══ Records shown ══

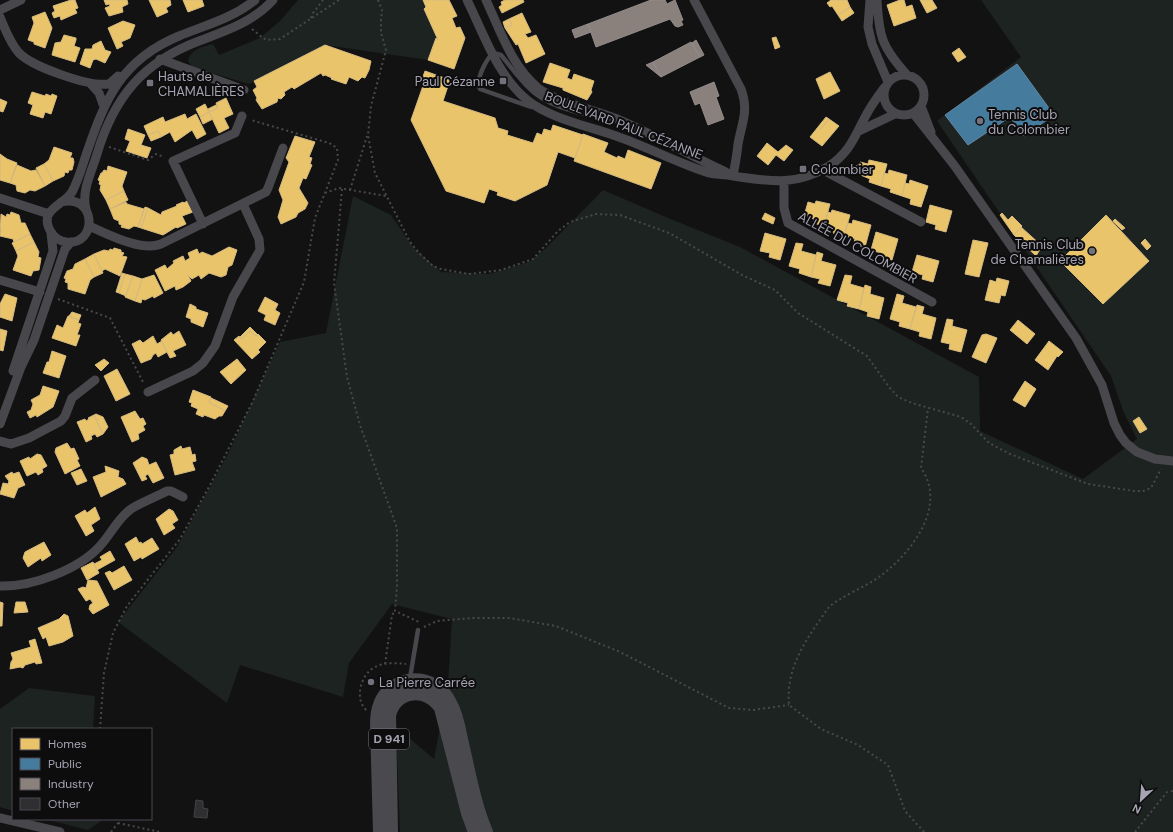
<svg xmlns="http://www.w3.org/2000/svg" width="1173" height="832" viewBox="0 0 1173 832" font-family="'DM Sans',sans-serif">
<rect width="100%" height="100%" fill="#131213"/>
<path fill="#1d2321" d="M298,0H423L426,7L424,9L436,38L428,60L325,45L249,84L192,67L188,61C191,49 202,47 213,44L219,55L260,38L280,21Z
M981,0H1173V832H400L396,727L434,759L448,684L452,619L392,604L349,663L343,697L240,665L227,703L118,622L177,547L229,452L280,342L326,333L353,196L391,215L413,247L441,272L489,274L529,262L546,248L603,190L668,218L740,247L979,377L980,431L1083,479L1137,439L1124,413L1111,376L937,121L1021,57Z
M29,688L95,696L93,729H13V811L0,807V709Z
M45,819H104L88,830Z"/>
<path fill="#e9c46a" stroke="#d5ba80" d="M71,0H75L78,8L75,9L77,13L61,20L60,16L54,18L52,13L55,11L53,6Z
M104,0H127L128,4L122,7L123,12L109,16L105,8L110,6L109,4L106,5Z
M149,0H170L171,5L166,8L168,12L157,17Z
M183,0H202L204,6L188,12Z
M423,0H449L457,16L452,18L456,28L460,27L465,38L454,69L428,60L436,38L438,40L424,9L426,7Z
M505,0H523L524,2L502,13L499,7L502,5L501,2Z
M831,0H847L850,7L838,15L832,6L830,7L827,3Z
M900,0H904L906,7L912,5L916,18L894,26L887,5Z
M920,0H932L937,8L927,13Z
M850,7L854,13L842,21L838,15Z
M45,12L52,28L45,48L34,44V42L28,40L34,23L32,17Z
M522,13L531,32L525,34L528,38L536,35L545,54L526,63L518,44L516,45L505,28L512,25L509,19Z
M509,19L512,25L505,28L503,22Z
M123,21L135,25L130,38L121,42L123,46L117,49L108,28Z
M64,35L76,38V40L74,46L80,48L75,62L52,55L55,43L61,42Z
M776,37L780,47L775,49L772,38Z
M101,41L105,50L111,52L105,63L96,59L93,60L90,68L80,64L85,49H92L93,45Z
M325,45L371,61L369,70L365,78L362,77L358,81L349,77L346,84L331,79L332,78L325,75L323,76L321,73L294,89L292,87L284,92L285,95L281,99L278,98L277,102L262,109L256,100L257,98L253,90L257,87L254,81Z
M959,48L966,57L958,62L952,53Z
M550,63L570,70L567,78L572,80L574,74L594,81L591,90L592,92L587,100L563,90V88L543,82Z
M425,71L450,80L443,101L495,118L498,128L508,131L507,135L533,143L537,133L542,135L544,129L551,131L553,125L583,135L575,158L558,152L547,185L515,201L497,195L498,192L489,189L484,203L446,191L411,120L424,83L421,82Z
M830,72L840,91L824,99L816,79Z
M32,92L45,96L46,94L51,96L52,94L57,96L51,114L45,112L43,118L30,114L33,105L28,103Z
M226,98L233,114L224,118L229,128L219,133L209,112L218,108L216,103Z
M0,99L7,102L3,112L0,111Z
M205,104L209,112L200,117L196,109Z
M216,105L218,108L209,112L208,109Z
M209,112L213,119L203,124L200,117Z
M185,114L187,119L196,114L206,134L197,139L192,130L175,142L170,132L161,137L158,131L148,135L144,126L163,117L165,122Z
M826,117L829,119L821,129L818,127Z
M829,119L839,126L822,146L810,137L818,127L821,129Z
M128,129L145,135L141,145L151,148L147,158L126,151L130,141L125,139Z
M158,131L161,137L151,141L148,135Z
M583,134L608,143L604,152L617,158L618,156L625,159L628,150L661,163L651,189L574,161Z
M295,136L315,142L309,157L312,158L310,164L312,165L306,179L303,178L299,188L308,203L305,209L298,213L296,217L281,224L278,217L283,200L279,190L289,162L286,158Z
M767,143L778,152L786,145L793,150L784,161L776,155L768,165L757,156Z
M54,147L72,153L70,158H73L74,162L72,170H69L68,173L65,172L64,176L53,181L44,164L49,160Z
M0,154L7,159L17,163L10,183L0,180Z
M869,160L887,164L881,186L869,182L870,179L856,173L852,170L860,162L868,164Z
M44,164L53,181L45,186L36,168Z
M17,165L31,171L36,170L45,186L35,191L30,190L25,193L17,191L16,185L10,183Z
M108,166L127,172L122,186L124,191L106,200L100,190L101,185L99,184L100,181L98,180L101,173H102L104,170L107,171Z
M889,170L907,175L902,196L890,192L891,189L881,186L884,173L888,174Z
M910,180L928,186L921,207L910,204L911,199L902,196L905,183L909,184Z
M124,191L128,200L110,209L106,200Z
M187,201L193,212L182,216L186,224L177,228L176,227L163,235L141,228L148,208L161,215L162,212L177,206L176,205L183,202L184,203Z
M816,201L830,204L824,226L813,223L814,219L804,216L808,202L815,204Z
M126,202L127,204L144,209L138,227L134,226L129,229L121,227L122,225L119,224V221L114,219L110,209Z
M930,205L952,211L946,232L935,229L936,225L926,222Z
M145,207L148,208L141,228L138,227Z
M832,210L850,215L844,236L833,233L834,229L824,226L828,212L831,213Z
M11,212L19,215L21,223H25L30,234L14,242L13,239L0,236L1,214L6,217L7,214L10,215Z
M765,213L775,218L773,224L762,219Z
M1002,213L1008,220L1012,216L1022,226L1014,235L1000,215Z
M1106,215L1149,261L1103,304L1060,261Z
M1115,219L1125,228L1122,230L1113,221Z
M853,220L871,225L865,247L854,243L855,239L844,236L848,223L852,224Z
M1021,227L1042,246L1036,256L1014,235Z
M876,232L898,239L892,260L880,257L881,253L871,250Z
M765,233L786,239L780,260L769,257L770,253L760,251Z
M30,234L34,242L16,251L12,243Z
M1145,239L1151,246L1147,250L1141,243Z
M973,240L988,243L979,277L965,274Z
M34,242L39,252L38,257L41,258L39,270L33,271L31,276L13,270L18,256L16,251Z
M796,243L803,244L801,251L816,255L811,277L799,273L800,269L789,266Z
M229,247L237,250L232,265L228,267L226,275L221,277L209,273L201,279L199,275L192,279L188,275L191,281L183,287L176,290L175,286L165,291L155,270L165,265L167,269L174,263L173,261L183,256L185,261L190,258L188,253L197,249L199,254L202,252L212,256Z
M114,248L121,250V252L124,253L122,256L127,257L120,276L105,269L102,271L94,254L104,250L109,251L110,249L113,250Z
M817,252L823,254L821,261L836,265L830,286L818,283L820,279L811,277Z
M94,254L103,273L94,277L85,259Z
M917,255L939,261L933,282L922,279L923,275L912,272Z
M85,259L94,277L90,280L85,294L68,289V283L65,282L66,279L64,278L67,271L73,269L75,264Z
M122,273L125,274L119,293L116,292Z
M125,274L133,276L126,296L119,293Z
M154,275L163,293L154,298L153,296L145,300L142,299L141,303L135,301L142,279Z
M845,275L852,276L850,284L864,288L859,309L847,306L848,303L837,300Z
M133,276L142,279L135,301L125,297Z
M997,278L1009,281L1005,296L1001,295L999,303L985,300L990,280L996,282Z
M865,285L871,287L870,294L884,298L879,319L867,316L868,312L859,309Z
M5,294L17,298L12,321L0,317V304Z
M897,294L904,296L902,303L916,307L910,329L899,326L900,322L890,319Z
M265,297L278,304L275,310L280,313L275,325L264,320L266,315L258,311Z
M190,304L196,307V309L208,313L203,327L191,322V319L186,317Z
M917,305L924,307L922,314L936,318L931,339L919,336L920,332L910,329Z
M72,312L81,315L79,320L69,316Z
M68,316L79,320L78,323L81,324L77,335H80L76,346L52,338L57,325L63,328Z
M947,319L953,320L952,326L967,330L961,352L949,349L950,344L941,342Z
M1018,320L1035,334L1027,344L1010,330Z
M250,327L258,335L256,336L250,331L241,339L240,337Z
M0,329L7,331L3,351L0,350Z
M179,331L186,345L173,351L176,356L170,358L161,340L171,332L173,335Z
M250,331L256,336L258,334L266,342L258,350L260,352L252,359L234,340L239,336L241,339Z
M986,334L997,338L986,363L972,357L982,335Z
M153,336L157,344L162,341L167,352L158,357L156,353L153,355L151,359L141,363L132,344L140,340L143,343Z
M1049,341L1063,352L1058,357L1057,356L1048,370L1035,360Z
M52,351L66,356L59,378L43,373L47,362H49Z
M104,359L109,363L101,371L95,365Z
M237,359L246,370L231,384L220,372Z
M117,369L130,394L116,401L104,376Z
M1025,381L1036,389L1025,407L1013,400Z
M43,386L59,391L53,407L37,417L36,415L30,418L27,412L31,410L33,404L31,400L40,395Z
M193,390L211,397L209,402L225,411L222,416H219L215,419L204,415L203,417L196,414L198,409L191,406L192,403L189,402Z
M211,398L228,406L225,411L209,402Z
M135,411L140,419L143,418L146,424L143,426L145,430L138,434L139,439L132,442L121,417Z
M96,414L103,417L108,427L103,434L94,415Z
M94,415L103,434L97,437L95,434L91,436L92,439L86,442L77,422L85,419L86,421L89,419L88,418Z
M1139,417L1147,429L1140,433L1133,421Z
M67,443L71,449L74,448L79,459L77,460L80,466L65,474L55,452L56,448Z
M181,446L182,449L190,447L192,455L195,454L196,461L192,462L195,470L175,475L170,455L174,454V450Z
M37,454L41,455L47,466L42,469L43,472L38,475L36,472L27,476L20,461L29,457L30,459Z
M142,457L147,459L149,465L156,462L164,478L153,483L148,474L145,476L147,479L142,481L133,463Z
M105,466L119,471L118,477L123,479L126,484L101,497L93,477L106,472Z
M81,469L87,481L77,485L71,473Z
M12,472L13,474L19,472L25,485L18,488L14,498L0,494L3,483L8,484L9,481L5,476Z
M95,507L100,519L91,525L94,531L86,536L75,516L85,510L87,513Z
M169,509L173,511L178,520L172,524L175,528L164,535L156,519Z
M136,537L139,543L141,542L142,544L152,538L159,549L142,559L141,557L134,561L125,544Z
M44,542L51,555L42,561L41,558L28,567L23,558L25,552Z
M110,551L115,560L97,570L94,564L102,560L100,557Z
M93,562L99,573L87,580L81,568Z
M124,566L132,580L114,590L105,573L110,571L112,573Z
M88,580L97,581L109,605L93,614L89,609L90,605L93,603L90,599L86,601L78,589L83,587L86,588Z
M0,602L3,603L2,626H0Z
M16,602H25L28,612L14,613Z
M64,614L68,616L73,636L63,642L49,646L46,637L43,639L38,628L59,619Z
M35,639L42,663L36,664L35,662L25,665L23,668L20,667L10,669L11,662L13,659L11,653L31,647L29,641Z"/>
<path fill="#457b9d" stroke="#6287a4" d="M1017,64L1054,115L1024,136L1010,117L968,145L945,115Z"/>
<path fill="#8a817c" stroke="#928c8c" d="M651,0H665L667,4L675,0L683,20L681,21L683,25L678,27L675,26L670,19L596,47L588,24Z
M588,24L591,32L575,38L572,30Z
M696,40L704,55L700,57L692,43Z
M691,42L700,57L661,77L653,62Z
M653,62L661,77L646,65Z
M714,82L719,96L716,97L724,119L708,125L700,103L695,105L690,92Z"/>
<path fill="#2f2e30" stroke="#434246" d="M196,800L203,801V808L208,809L207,818L194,817Z"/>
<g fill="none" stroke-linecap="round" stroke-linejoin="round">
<path stroke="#49484d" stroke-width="2" stroke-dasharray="2 3" stroke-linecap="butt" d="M378,0L382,10L381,21V33L386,50L371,106L368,135L375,173L410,242L419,253L433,266L441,269L469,274L501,270L533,259L558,231L570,222L596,214L620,215L669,233L744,276L775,290L798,313L867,356L889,387L898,397L912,403L961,417L971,424L989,443L1010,454L1088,484L1134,491H1143L1151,488L1161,469
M311,18L313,13L323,0
M252,29C265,39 262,41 280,39L339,0
M109,147L148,160L156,154L164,157
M342,189L334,283L347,377L360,425L397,528V587L395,611L419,622
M350,190L367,136
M325,193L339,188L386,196
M58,299L110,318L144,384
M424,627L437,621L472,618H509L556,626L620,652L729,708L753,710L789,705
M385,664L392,615L395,611
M366,710C354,698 361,674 375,667C384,662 396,663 406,664
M100,729L104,673L113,633L127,606L180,539L210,485L253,401L304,282L315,218L338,160L337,148L329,143L251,120
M118,823L160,832
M111,832L118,823L116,819
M924,832L905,811L888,765L858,745L821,729L789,705C786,674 800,649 817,624C821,619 825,612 829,607C840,597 865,587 879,577C911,554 948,506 921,468L928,408
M1135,832L1167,792L1173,791"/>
<path stroke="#48474b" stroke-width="4.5" d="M531,107L480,89C475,80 486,60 493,53L501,55C525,84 532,99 570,110C579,113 588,116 597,115
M410,678L418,630"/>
<path stroke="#48474b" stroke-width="9" d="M467,0C484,34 497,75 527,100C551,119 588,126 616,136C648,147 677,163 709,173C716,175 725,174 733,176C769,181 795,187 829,166C852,151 856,132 869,110C873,103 879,95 884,88
M486,0C500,30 512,67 538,88C557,102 595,110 617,119C655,135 690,156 726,172
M694,0L741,89C749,111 742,122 738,144C737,155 735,165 733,176
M870,0L868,27L872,44L888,82
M877,0C879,37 882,47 907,75
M0,10L21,0
M0,17C5,29 10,43 19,53C33,67 89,87 109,84L118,76
M160,59L244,90
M884 95a20 20 0 1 1 40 0a20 20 0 1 1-40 0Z
M91,84L99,93L104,107
M921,106L931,132
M913,113L954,165L1076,338L1102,385L1114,423L1120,435L1126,443L1137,452L1155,459L1173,461
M859,131L895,114
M821,169L921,222
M784,182V208L788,223L932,302
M0,198L49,214
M61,202C97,193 98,246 66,242C60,241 54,237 51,232C37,209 65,205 72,192C78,181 82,167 86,155C105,99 121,60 179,36C206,25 233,18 255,0
M86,209C81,191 92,171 97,154C114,97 143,62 199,41C226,31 253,22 273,0
M203,224L173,161L235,133L242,116
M89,226C108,234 141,252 161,244L266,192L268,188L283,148
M0,280L40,292
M13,371L53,251L51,233
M148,392L193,371L203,363L215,346L233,297L260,250L259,239L243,204
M0,424L21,367L34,340L65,249L71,242
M0,441L11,444L29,438L61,421L65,416L72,398L95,380
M0,586C32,587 78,570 100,546C111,534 118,518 131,509C142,502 156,497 167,491H171L183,497
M0,818L60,832"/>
<path stroke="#4a494d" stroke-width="14" d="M380,832L377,724C377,710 380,698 391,689C412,673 438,680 450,703C457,715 459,730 462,744C469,773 474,804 486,832
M391,832L389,715C396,689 427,686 441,708L468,813L475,832"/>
</g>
<g fill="#73717b" stroke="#0e0d0e" stroke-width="1.5">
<rect x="499" y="77" width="8" height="8" rx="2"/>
<rect x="146" y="79" width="8" height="8" rx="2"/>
<circle cx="980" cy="121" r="4"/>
<rect x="799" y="165" width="8" height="8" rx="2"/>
<circle cx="1092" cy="251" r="4"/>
<circle cx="371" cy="682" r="4"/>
</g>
<g text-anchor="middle" stroke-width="4" stroke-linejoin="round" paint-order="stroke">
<rect fill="#0e0d0e" stroke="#787782" stroke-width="1" x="369" y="729" width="40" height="20" rx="3"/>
<g font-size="12" font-weight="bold" fill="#a6a4b3">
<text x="389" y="743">D 941</text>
</g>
<g font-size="13" fill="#a6a4b3" stroke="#0e0d0e" text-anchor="start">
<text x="158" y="81">Hauts de<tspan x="158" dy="15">CHAMALIÈRES</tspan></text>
<text x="495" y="86" text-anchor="end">Paul Cézanne</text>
<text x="988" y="119">Tennis Club<tspan x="988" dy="15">du Colombier</tspan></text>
<text x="811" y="174">Colombier</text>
<text x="1084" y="249" text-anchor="end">Tennis Club<tspan x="1084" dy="15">de Chamalières</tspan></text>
<text x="379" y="687">La Pierre Carrée</text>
</g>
<g font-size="13" fill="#a6a4b3" stroke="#0e0d0e">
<text transform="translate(624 125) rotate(21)" y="5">BOULEVARD PAUL CÉZANNE</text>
<text transform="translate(858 247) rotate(29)" y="5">ALLÉE DU COLOMBIER</text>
</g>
</g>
<rect x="12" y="728" width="140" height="92" fill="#0e0d0e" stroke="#4b4950"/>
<rect x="20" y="738" width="20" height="12" fill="#e9c46a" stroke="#4b4950"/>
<text x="48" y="748" font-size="12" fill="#a6a4b3">Homes</text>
<rect x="20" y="758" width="20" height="12" fill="#457b9d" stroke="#4b4950"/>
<text x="48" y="768" font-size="12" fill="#a6a4b3">Public</text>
<rect x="20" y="778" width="20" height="12" fill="#8a817c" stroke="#4b4950"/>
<text x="48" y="788" font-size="12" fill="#a6a4b3">Industry</text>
<rect x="20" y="798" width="20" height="12" fill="#2f2e30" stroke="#4b4950"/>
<text x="48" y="808" font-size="12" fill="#a6a4b3">Other</text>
<g transform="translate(1141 800) rotate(206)" stroke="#0e0d0e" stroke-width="3" paint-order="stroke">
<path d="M0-3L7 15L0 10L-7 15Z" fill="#a6a4b3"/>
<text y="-6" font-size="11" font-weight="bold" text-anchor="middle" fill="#a6a4b3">N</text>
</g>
</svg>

═══

## Work request
Go line by line through the data and copy any that contain "linecap".

## Completed task
<g fill="none" stroke-linecap="round" stroke-linejoin="round">
<path stroke="#49484d" stroke-width="2" stroke-dasharray="2 3" stroke-linecap="butt" d="M378,0L382,10L381,21V33L386,50L371,106L368,135L375,173L410,242L419,253L433,266L441,269L469,274L501,270L533,259L558,231L570,222L596,214L620,215L669,233L744,276L775,290L798,313L867,356L889,387L898,397L912,403L961,417L971,424L989,443L1010,454L1088,484L1134,491H1143L1151,488L1161,469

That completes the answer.